Research overview
My research interests primarily lie at the intersections of database systems, data science and AI. Specifically, my research work spans three inter-dependent lines, covering different stages of general data science pipelines. A comprehensive data science pipeline includes the stages for constructing and utilizing machine learning models in real applications, which is usually composed of three phases, i.e., data preparation phase, model development phase and model deployment phase.
The first line of my research delves into addressing emerging data management problems occuring in the data preparation phase, including data wrangling and data integration problem. The overarching objective is to enhance model performance through improving data quality, ultimately reducing the cost and human efforts associated with the broader utilizations of AI.
The second facet of my research is on interpretating and debugging machine learning models during the model development phase. This usually involves dealing with some pivotal questions from data-centric perspective, such as identifying the significancy of individual training samples and developing solutions to capture and rectify critical model errors across a large dataset.

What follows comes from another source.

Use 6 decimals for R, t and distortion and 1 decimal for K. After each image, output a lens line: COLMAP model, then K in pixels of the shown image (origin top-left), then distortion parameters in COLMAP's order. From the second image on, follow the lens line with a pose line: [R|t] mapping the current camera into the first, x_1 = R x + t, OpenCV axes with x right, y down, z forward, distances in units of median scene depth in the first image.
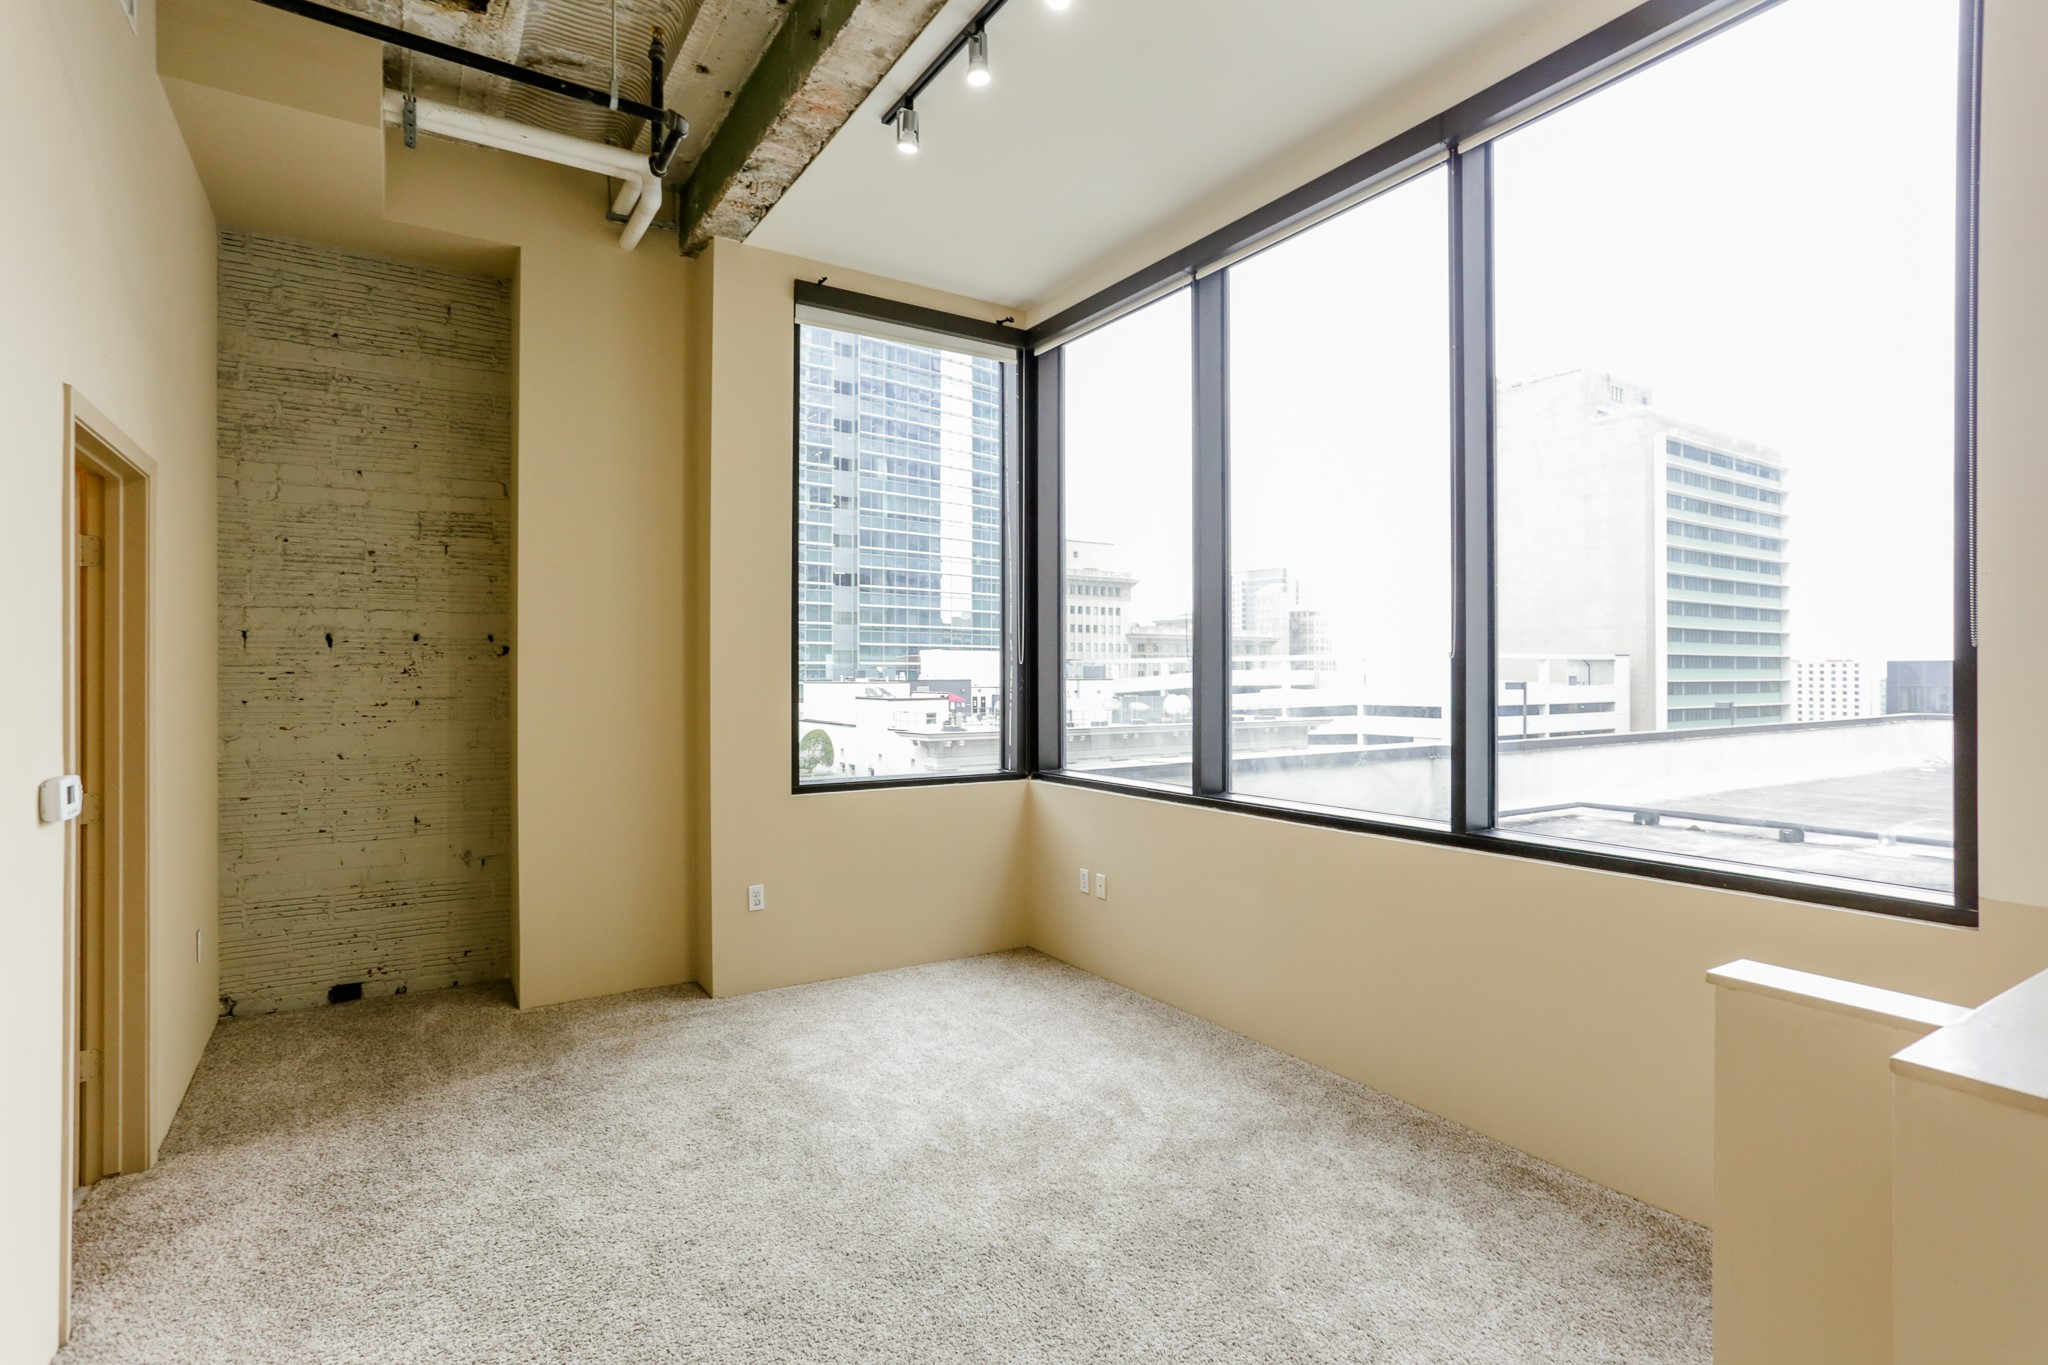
lens RADIAL K [[1003.8, 0, 1018.2], [0, 1003.8, 679.2], [0, 0, 1]] dist [-0.031973, 0.016893]
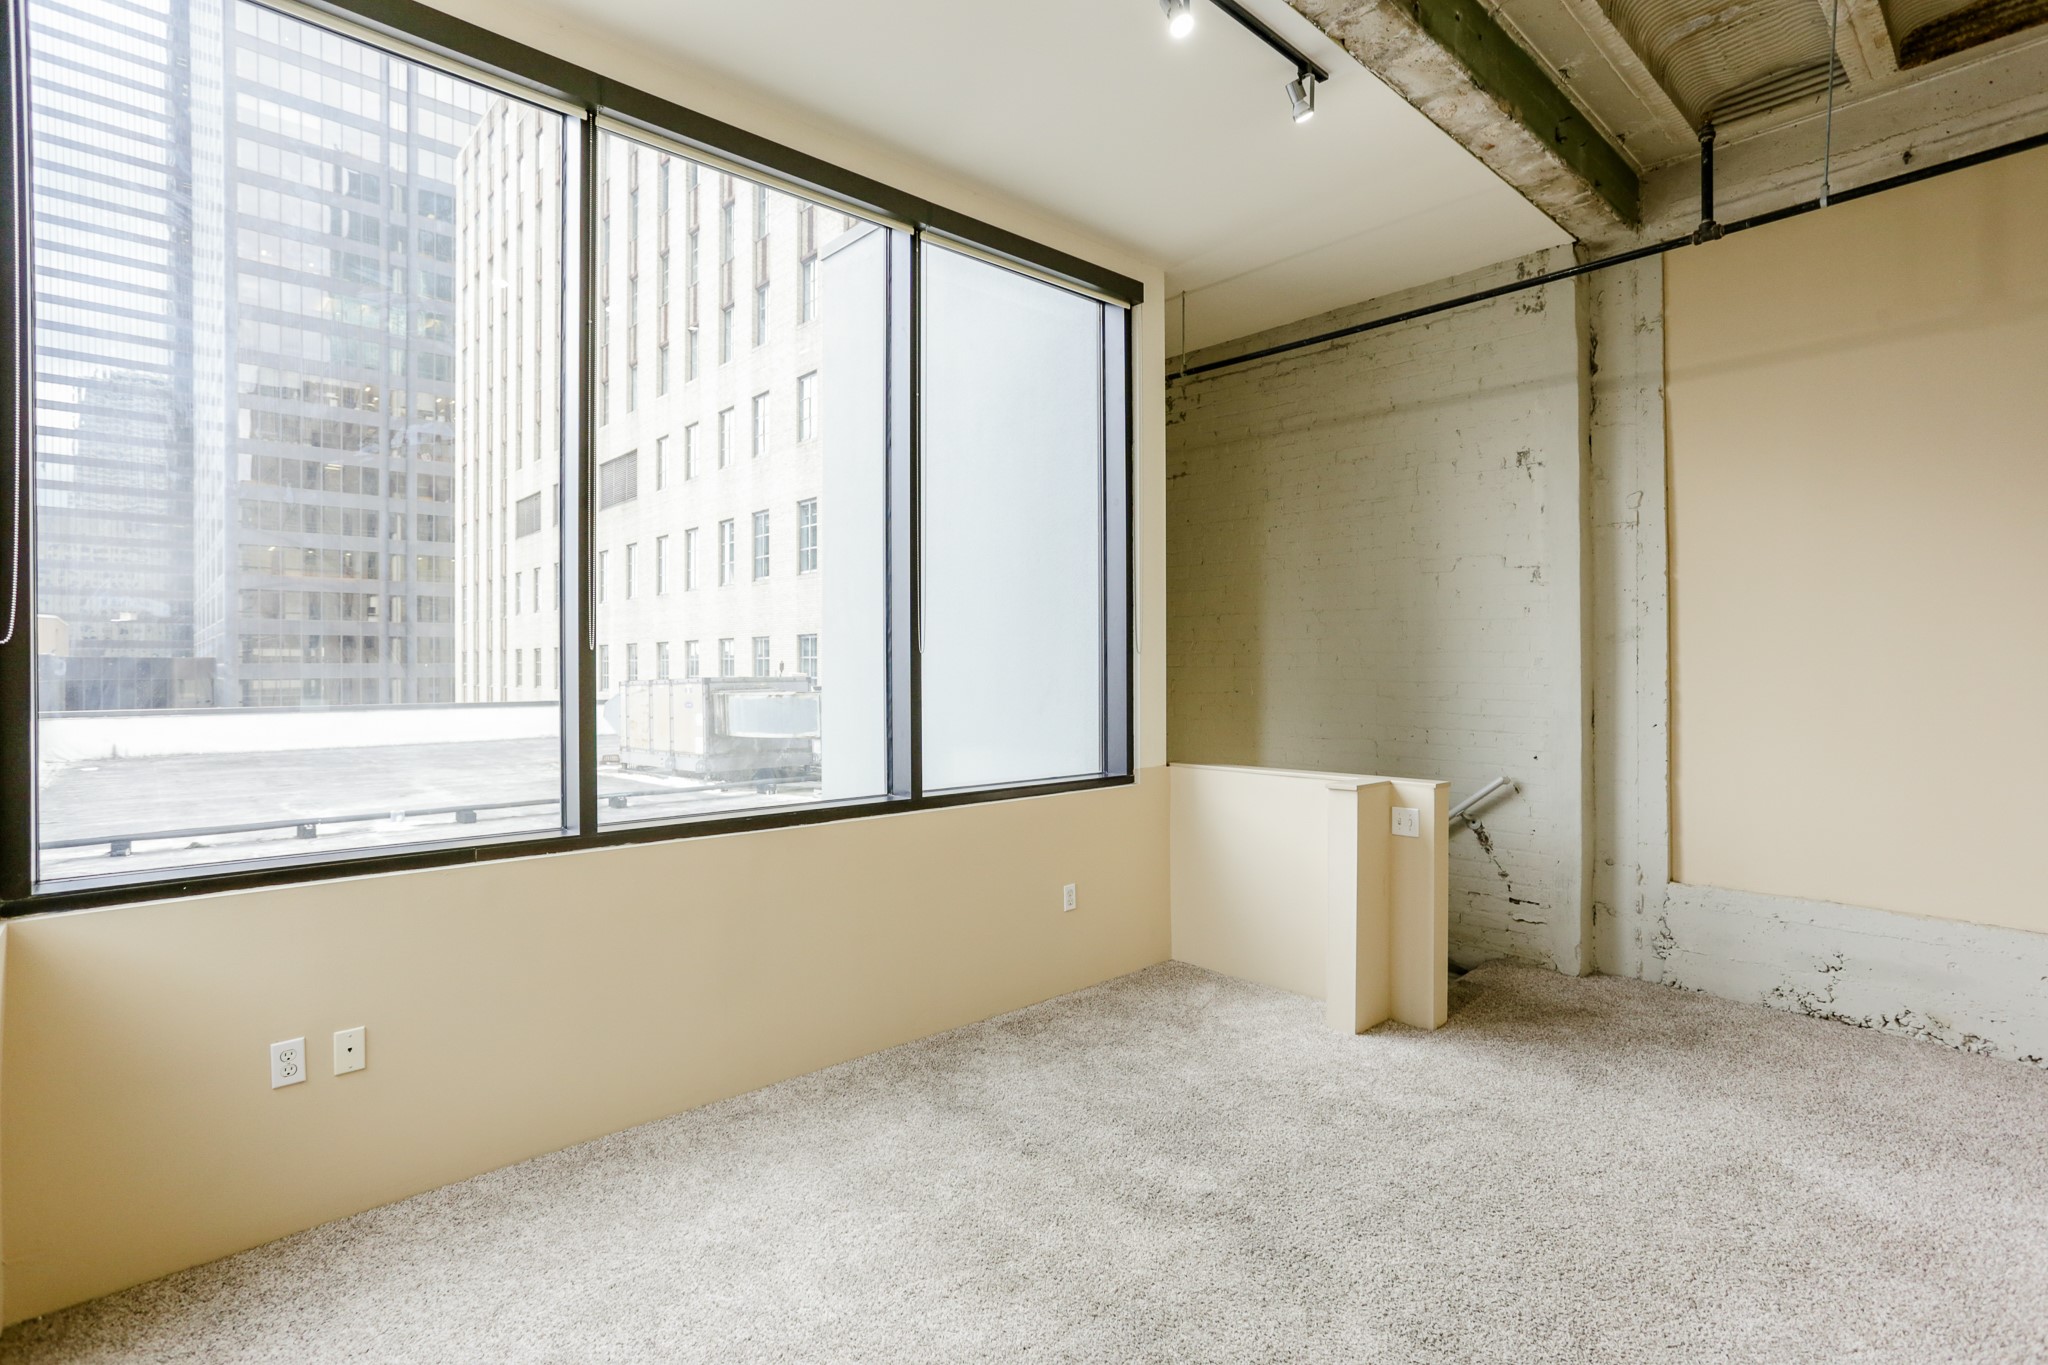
lens RADIAL K [[1003.8, 0, 1023.3], [0, 1003.8, 669.9], [0, 0, 1]] dist [-0.031973, 0.016893]
pose [[-0.176789, -0.000680, 0.984249, -0.606827], [0.008829, 0.999958, 0.002276, 0.000139], [-0.984209, 0.009092, -0.176775, 0.859666]]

Tackling those research challenges is imperative for achieving trustworthy AI in high-stake areas, e.g., health care and self-driving.
The third part of my research is on deploying machine learning models on realistic applications, specifically in the realm of AI for database. One key focus is on harnessing machine learning techniques, such as large language models, to automate the process of debugging the performance of database systems. This aims at alleviating the workload of Database Administrators (DBAs) in real-world database products.